== Segment start ==

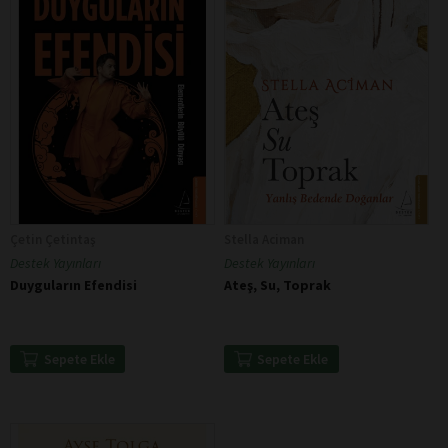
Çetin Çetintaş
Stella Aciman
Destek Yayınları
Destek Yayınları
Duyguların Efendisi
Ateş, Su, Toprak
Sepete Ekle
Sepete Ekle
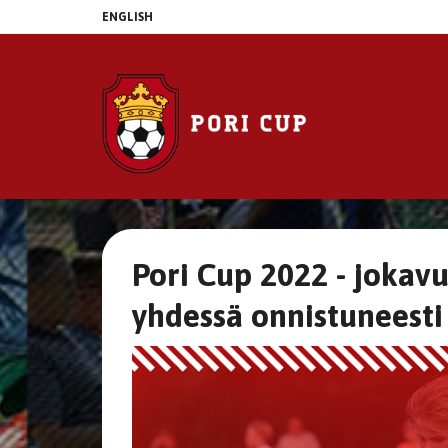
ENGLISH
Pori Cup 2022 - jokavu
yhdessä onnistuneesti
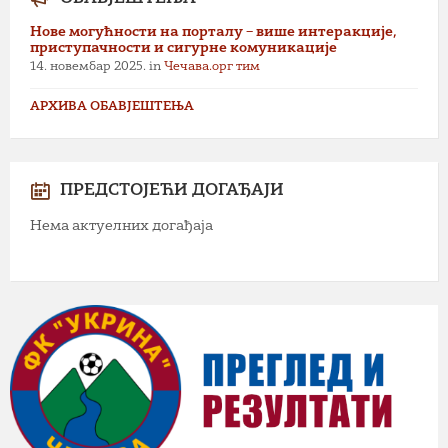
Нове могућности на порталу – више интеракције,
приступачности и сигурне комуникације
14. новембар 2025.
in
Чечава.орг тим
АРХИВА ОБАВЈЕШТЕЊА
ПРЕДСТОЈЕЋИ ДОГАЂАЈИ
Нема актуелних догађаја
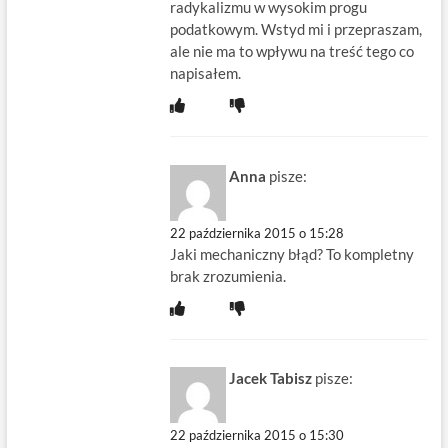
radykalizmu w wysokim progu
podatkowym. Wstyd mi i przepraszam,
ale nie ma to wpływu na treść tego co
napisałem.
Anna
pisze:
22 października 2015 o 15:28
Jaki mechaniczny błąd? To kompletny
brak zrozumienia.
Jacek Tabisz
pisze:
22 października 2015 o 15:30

== Segment end ==

[To-do item]: An exact repetition of the listing is needed, with the pictures dropped.

[Exercise response]:
Çetin Çetintaş
Stella Aciman
Destek Yayınları
Destek Yayınları
Duyguların Efendisi
Ateş, Su, Toprak
Sepete Ekle
Sepete Ekle
ENGLISH
Pori Cup 2022 - jokavu
yhdessä onnistuneesti
Нове могућности на порталу – више интеракције,
приступачности и сигурне комуникације
14. новембар 2025.
in
Чечава.орг тим
АРХИВА ОБАВЈЕШТЕЊА
ПРЕДСТОЈЕЋИ ДОГАЂАЈИ
Нема актуелних догађаја
radykalizmu w wysokim progu
podatkowym. Wstyd mi i przepraszam,
ale nie ma to wpływu na treść tego co
napisałem.
Anna
pisze:
22 października 2015 o 15:28
Jaki mechaniczny błąd? To kompletny
brak zrozumienia.
Jacek Tabisz
pisze:
22 października 2015 o 15:30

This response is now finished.